Tant la police nationale que la garde civile et les agents de la police autonome considèrent qu'il est essentiel de parvenir à une législation claire et à une sorte de manuel d'instructions commun pour toute la police, toutes les autorités judiciaires et dans toutes les communautés.
Et ils estiment que ce devrait être le parquet qui établit clairement, par décret, un guide des minimums communs à ces actions, afin non seulement de protéger les actions de la police mais aussi les propriétaires des propriétés envahies.
Au cours des dernières semaines, les commandants de la police et de la garde civile ont tenu des réunions pour tenter d'unifier les critères avec lesquels s'adresser au ministère de l'Intérieur et défendre la nécessité d'une législation qui les appuie.
Des sources intérieures ont déjà indiqué qu'ils travaillaient sur un ordre commun pour tous et que cela affecterait l'ensemble du territoire. La question était de savoir si cette instruction proviendrait directement du secrétaire d'État à la sécurité ou serait-elle approuvée par le Procureur général de l'État. Il n'y a pas d'uniformité entre les instructions données par les procureurs; ni parmi les protocoles qui régissent chaque poste de police ou commandement. Et c'est pourquoi ils considèrent qu'il est essentiel d'articuler un mécanisme d'action commun.
Le propriétaire est-il en possession?
La clé, la définition de la possession: indiquer parfaitement quand le propriétaire est en possession ou non.

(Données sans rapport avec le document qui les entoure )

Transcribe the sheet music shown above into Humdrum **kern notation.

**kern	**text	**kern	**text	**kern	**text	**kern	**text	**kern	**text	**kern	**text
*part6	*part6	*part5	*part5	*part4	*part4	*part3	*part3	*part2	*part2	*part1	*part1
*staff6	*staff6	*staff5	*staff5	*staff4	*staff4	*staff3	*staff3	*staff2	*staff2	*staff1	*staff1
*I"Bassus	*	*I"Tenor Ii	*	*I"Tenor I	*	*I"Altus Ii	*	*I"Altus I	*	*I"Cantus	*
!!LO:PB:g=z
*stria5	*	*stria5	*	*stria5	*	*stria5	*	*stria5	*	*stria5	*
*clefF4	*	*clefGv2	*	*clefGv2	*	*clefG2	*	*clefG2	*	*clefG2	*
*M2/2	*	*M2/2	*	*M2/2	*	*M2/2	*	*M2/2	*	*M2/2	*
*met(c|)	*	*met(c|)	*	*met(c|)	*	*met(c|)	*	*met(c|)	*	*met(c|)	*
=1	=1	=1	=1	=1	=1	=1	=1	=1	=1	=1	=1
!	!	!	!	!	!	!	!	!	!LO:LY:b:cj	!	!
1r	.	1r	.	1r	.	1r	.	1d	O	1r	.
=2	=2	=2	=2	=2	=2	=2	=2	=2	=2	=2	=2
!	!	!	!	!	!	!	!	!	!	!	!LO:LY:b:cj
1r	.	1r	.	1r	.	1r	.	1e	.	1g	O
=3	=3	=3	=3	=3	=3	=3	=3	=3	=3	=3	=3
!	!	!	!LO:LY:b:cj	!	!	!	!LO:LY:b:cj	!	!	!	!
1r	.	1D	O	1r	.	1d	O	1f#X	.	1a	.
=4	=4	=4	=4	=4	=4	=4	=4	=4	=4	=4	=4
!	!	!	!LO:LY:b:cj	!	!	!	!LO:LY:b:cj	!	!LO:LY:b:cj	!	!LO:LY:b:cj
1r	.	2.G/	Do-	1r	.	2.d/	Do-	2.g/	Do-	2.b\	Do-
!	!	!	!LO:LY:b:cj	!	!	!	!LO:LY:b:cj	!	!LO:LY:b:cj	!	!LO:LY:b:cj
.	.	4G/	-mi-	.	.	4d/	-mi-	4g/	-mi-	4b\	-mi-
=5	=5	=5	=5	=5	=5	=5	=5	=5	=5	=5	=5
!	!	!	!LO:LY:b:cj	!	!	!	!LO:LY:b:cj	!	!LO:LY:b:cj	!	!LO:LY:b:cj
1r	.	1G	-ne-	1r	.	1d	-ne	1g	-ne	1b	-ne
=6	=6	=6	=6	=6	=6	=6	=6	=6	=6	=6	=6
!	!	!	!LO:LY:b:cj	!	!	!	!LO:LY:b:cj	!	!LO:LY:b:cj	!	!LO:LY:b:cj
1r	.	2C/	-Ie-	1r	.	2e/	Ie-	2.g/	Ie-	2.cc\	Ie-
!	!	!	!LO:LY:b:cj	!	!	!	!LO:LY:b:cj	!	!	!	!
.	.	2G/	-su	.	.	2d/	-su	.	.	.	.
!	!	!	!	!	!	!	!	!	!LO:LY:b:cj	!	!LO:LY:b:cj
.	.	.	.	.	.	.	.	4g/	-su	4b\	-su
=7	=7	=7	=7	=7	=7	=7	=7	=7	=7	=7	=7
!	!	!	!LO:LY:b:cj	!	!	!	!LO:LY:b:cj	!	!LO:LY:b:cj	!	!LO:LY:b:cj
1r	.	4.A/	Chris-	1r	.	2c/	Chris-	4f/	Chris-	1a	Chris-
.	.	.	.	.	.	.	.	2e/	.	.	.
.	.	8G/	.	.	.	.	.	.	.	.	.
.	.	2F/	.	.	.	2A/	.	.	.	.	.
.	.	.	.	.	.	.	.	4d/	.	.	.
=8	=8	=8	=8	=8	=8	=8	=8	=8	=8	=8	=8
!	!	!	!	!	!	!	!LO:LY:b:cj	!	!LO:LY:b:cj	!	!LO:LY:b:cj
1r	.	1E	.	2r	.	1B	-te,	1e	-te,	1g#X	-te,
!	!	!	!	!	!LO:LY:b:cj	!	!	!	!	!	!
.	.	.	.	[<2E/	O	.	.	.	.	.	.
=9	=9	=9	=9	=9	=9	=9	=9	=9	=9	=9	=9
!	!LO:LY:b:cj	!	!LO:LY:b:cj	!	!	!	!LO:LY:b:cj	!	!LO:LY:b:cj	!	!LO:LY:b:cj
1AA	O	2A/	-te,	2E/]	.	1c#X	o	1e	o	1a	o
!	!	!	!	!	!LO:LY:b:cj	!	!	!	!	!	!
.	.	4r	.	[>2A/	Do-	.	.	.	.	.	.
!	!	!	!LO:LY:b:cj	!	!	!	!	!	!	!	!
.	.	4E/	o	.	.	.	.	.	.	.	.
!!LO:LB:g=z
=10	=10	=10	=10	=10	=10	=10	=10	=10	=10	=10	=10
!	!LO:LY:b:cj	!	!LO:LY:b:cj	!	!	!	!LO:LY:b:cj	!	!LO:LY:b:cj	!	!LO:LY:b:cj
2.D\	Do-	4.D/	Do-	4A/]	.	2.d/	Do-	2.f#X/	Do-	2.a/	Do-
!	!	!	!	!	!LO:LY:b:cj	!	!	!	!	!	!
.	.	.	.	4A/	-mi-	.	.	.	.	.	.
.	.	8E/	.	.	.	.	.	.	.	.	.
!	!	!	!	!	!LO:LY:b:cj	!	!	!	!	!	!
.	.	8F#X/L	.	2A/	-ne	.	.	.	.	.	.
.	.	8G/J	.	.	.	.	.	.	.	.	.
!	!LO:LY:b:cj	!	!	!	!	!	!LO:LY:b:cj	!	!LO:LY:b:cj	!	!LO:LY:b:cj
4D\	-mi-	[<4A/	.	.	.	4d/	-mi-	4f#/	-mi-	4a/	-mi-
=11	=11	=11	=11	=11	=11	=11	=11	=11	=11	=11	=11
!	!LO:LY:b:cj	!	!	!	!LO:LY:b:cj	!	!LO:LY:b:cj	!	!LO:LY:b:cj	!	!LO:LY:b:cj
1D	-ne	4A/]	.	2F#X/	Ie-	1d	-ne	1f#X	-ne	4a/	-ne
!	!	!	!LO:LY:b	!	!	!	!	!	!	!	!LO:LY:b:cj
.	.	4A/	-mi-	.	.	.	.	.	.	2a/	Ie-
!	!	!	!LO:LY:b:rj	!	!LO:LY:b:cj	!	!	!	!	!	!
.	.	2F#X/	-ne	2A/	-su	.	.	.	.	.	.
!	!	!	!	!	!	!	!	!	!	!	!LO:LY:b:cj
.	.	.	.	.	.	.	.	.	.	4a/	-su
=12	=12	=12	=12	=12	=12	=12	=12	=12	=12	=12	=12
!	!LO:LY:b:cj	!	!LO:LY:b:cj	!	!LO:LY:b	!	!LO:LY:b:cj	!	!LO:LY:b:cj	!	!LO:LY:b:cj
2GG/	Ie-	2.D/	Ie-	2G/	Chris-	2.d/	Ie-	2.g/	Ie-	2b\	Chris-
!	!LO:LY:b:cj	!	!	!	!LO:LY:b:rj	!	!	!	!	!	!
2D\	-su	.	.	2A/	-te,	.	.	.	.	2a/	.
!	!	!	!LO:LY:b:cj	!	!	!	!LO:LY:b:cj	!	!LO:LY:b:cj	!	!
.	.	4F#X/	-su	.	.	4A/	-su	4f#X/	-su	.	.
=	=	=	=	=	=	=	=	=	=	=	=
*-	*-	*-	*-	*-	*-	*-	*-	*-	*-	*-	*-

C'est l'une des clés. Le document que les agents de la sûreté de l'Etat ont mis sur la table comme élément de débat est celui présenté il y a quelques dates par le parquet des Baléares et qui marque une voie plus claire. La semaine dernière, le Procureur a mis un document similaire sur la table pour les forces de sécurité communes.
L'instruction fait la différence entre l'utilisation que font les propriétaires pour déterminer comment les forces de sécurité doivent agir. Pour cela, le procureur recueille l'avis du Cour provinciale des îles Baléares, qui définit la relation que le propriétaire entretient avec l'une de ses adresses. Cette relation est basée sur le concept de possession: si le propriétaire exerce un certain type d'activité dans ce logement – résidence habituelle, résidence secondaire, commerce ou location -, alors il pratique le concept de possession sur celui-ci. Dans le même ordre d'idées, ils prononcent le procureur de Valence. Mais les agents exigent une seule voix.
Le nombre de plaintes pour squattage a grimpé en flèche en Espagne de 40% au cours des quatre dernières années. La Catalogne est la région où la croissance est la plus importante, suivie de l'Andalousie.